Sim, porque já naquela época, ou por isso mesmo, ele construiu um legado contemporâneo do futuro - em termos de arte os conteúdos como o querem os filósofos ditam a forma - jamais vice-versa.

Embora seja compreensivo a causa do Centro Mossoroense ter escolhido as fotografias de membros das antigas famílias da cidade para o vernissage, não seria demais a lembrança do caráter paroquiano dessa escolha. No final das contas a exposição, que pretendia homenagear Manoelito, transformou-se numa homenagem de mossoroenses a mossoroenses através das fotografias que ele compôs.

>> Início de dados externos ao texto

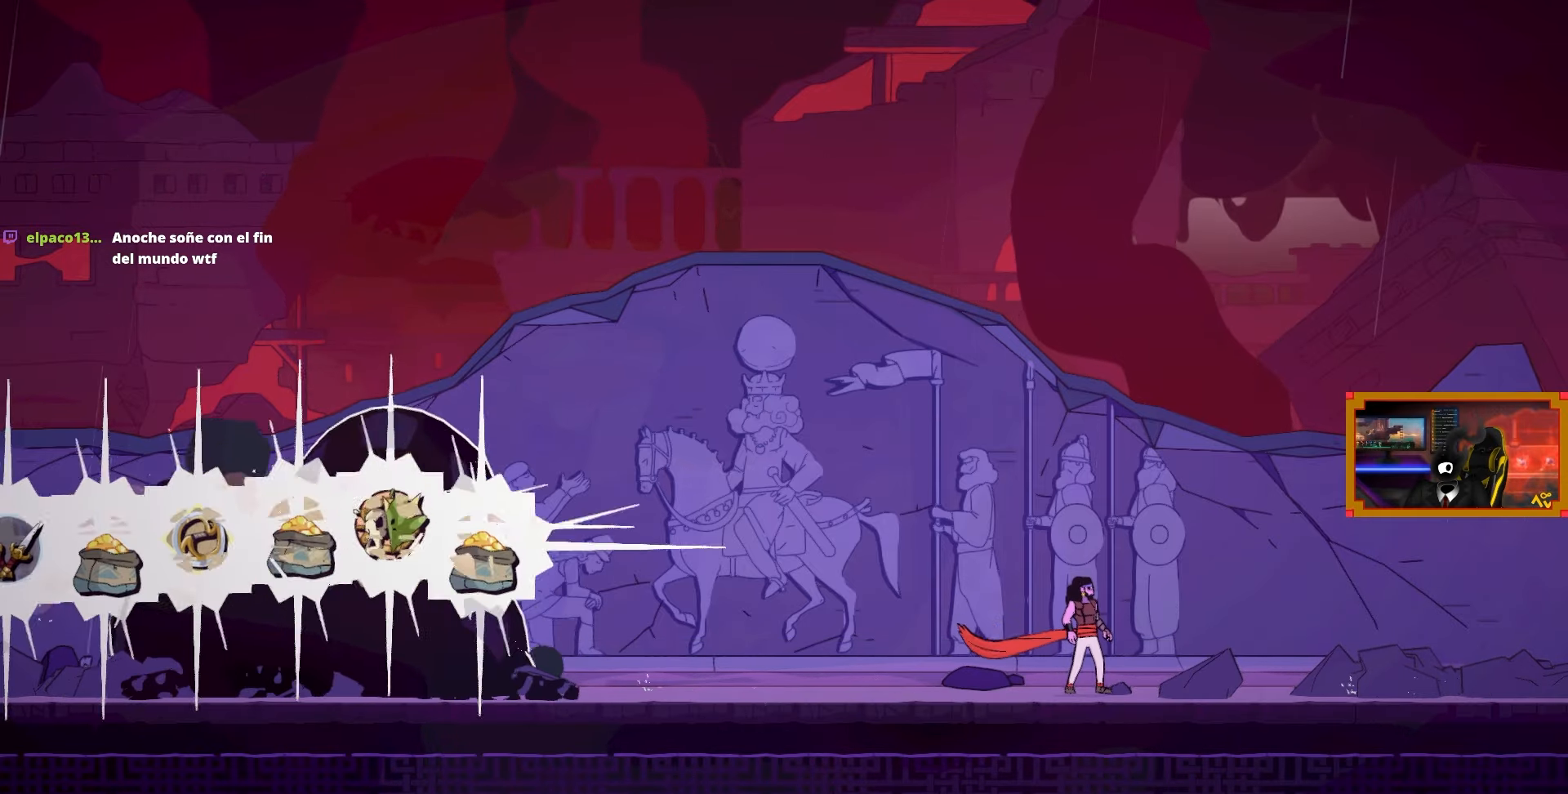
{"buttons": [], "left_stick": "center", "right_stick": "center", "events": []}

Assim é que não se via outra coisa, na Capitania das Artes, senão mossoroenses procurando a si mesmo e a seus ancestrais nas fotos expostas. Um fato no mínimo curioso para um evento aberto ao público para homenagear a arte - não a memória por ele construída - de um artista finalmente justamente lembrado.

Não importa. De qualquer maneira a homenagem, merecida, foi feita.

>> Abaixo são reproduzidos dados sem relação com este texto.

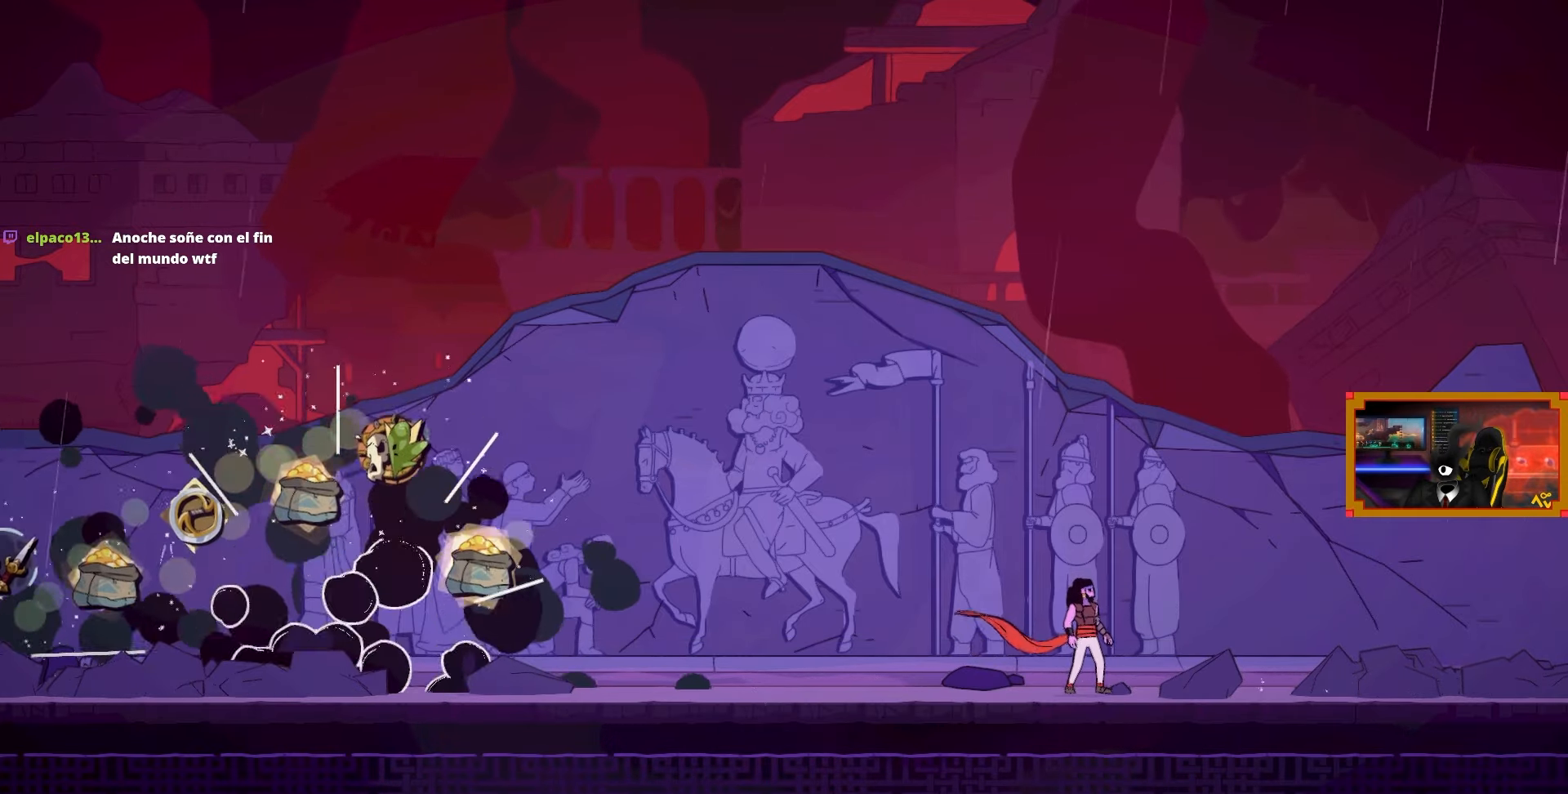
{"buttons": ["DPAD_LEFT"], "left_stick": "center", "right_stick": "center", "events": [[433, "DPAD_LEFT", "down"]]}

E o melhor do acontecimento foi ter sido chamado a atenção dos próprios mossoroenses para o valor incalculável do acervo doado pela família de Manoelito ao município de Mossoró. Não é à-toa a importância que estudiosos das grandes universidades do sul lhe dão. Tornado público, talvez seja mais difícil sua destruição, embora não haja mais como recuperar o muito que já se perdeu em decorrência da incúria dos órgãos públicos.

Saliente-se que o valor da obra de Manoelito não reside apenas no aspecto histórico. Se, através das lentes de suas máquinas fotográficas, captou e registrou quase cinqüenta anos da vida de Mossoró, muito mais se torna fundamental seu trabalho quando o observamos a partir de uma perspectiva científica e, com os olhos de estudiosos, agradecemos sua contribuição para entendermos a evolução de uma cidade com as características de Mossoró.

Ou seja, o instante que Manoelito aprisionou é, aos olhos do cientista, um imenso objeto de estudo a ser desvendado e compreendido. Lá estão, à sua espera, congeladas no espaço e no tempo, com arte, imagens que revelam fenômenos históricos, sociológicos, econômicos. Debruçados sobre eles, assim como se debruçaram sobre as pinturas, as estátuas, a arte, enfim, dos antigos, os estudiosos construíram a história da humanidade.

Entretanto, mais que alguém desejando fazer o registro de várias épocas, Manoelito construiu arte. Neste aspecto, não se sabe se sua vida imitou a arte, ou o contrário.

Como todo artista, estava à frente de seu tempo não só no que diz respeito à arte em si, mas também ao seu estilo de vida. E parecia compreender essa perspectiva, quando transcendia a diuturnidade das exigências comerciais que lhe eram impostas pela necessidade de sobrevivência compondo fragmentos-imagens de uma beleza sem par, mesmo se somente lhe era exigido o aprisionamento daquele instante específico através de uma fotografia.

Mas ele não fotografava, compunha. Transformava o árido em fértil, o cinzento em festa para os olhos, o jogo de sombras em delírios de arte. Repousa sobre o meu birô de trabalho uma foto de minha mãe, feita por ele, onde nela está estampado, com rara felicidade, o melhor de seu talento. Não podia ser diferente: virou lenda a exigência e rispidez com a qual, mesmo no tumulto de casamentos ou outras festas, produzia as fotografias a ele encomendadas.

E, compondo, reafirmou a crença - pelo menos para uns poucos - na qual somente os artistas como ele, antenas da raça, ungido dos deuses, conseguem tornar-se eternos.